EXTRACT PROVIDED:
◇ ◇ ◇

New targets to help treat Parkinson`s disease identified
Washington: Researchers have used RNA interference (RNAi) - a natural process occurring in cells that helps regulate genes - to reveal dozens of genes which could represent new therapeutic targets for treating Parkinson's disease.
The findings also may be relevant to several diseases caused by damage to mitochondria, the biological power plants found in cells throughout the body.
Richard Youle, Ph.D., an investigator at the National Institute of Neurological Disorders and Stroke (NINDS) and a leader of the study, said that they discovered a network of genes that may regulate the disposal of dysfunctional mitochondria, opening the door to new drug targets for Parkinson's disease and other disorders.
Dr. Youle and his colleagues worked with Scott Martin, Ph.D., a coauthor of the paper and an NCATS researcher who is in charge of NIH's RNAi facility.
The RNAi group used robotics to introduce small interfering RNAs (siRNAs) into human cells to individually turn off nearly 22,000 genes.
They then used automated microscopy to examine how silencing each gene affected the ability of parkin to tag mitochondria.
Researchers used RNAi to screen human cells to identify genes that help parkin tag damaged mitochondria. They found that at least four genes, called TOMM7, HSPAI1L, BAG4 and SIAH3, may act as helpers.

◇ ◇ ◇

ENTRIES PROVIDED:
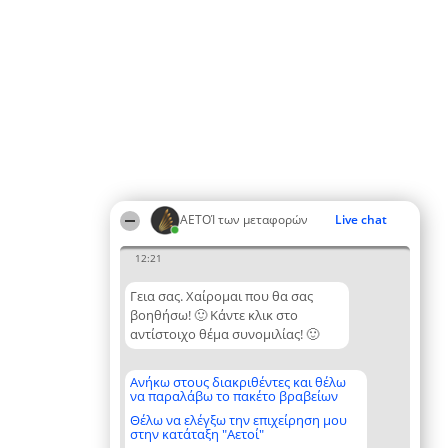
ΑΕΤΟΊ των μεταφορών
Live chat
12:21
Γεια σας. Χαίρομαι που θα σας
βοηθήσω! 🙂 Κάντε κλικ στο
αντίστοιχο θέμα συνομιλίας! 🙂
Ανήκω στους διακριθέντες και θέλω
να παραλάβω το πακέτο βραβείων
Θέλω να ελέγξω την επιχείρηση μου
στην κατάταξη "Αετοί"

◇ ◇ ◇

THE PROBLEM:
Reproduce word for word the stretch of the Parkinson's disease article above from "Richard Youle, Ph.D., an" through "NIH's RNAi facility.".

OUTPUT:
Richard Youle, Ph.D., an investigator at the National Institute of Neurological Disorders and Stroke (NINDS) and a leader of the study, said that they discovered a network of genes that may regulate the disposal of dysfunctional mitochondria, opening the door to new drug targets for Parkinson's disease and other disorders.
Dr. Youle and his colleagues worked with Scott Martin, Ph.D., a coauthor of the paper and an NCATS researcher who is in charge of NIH's RNAi facility.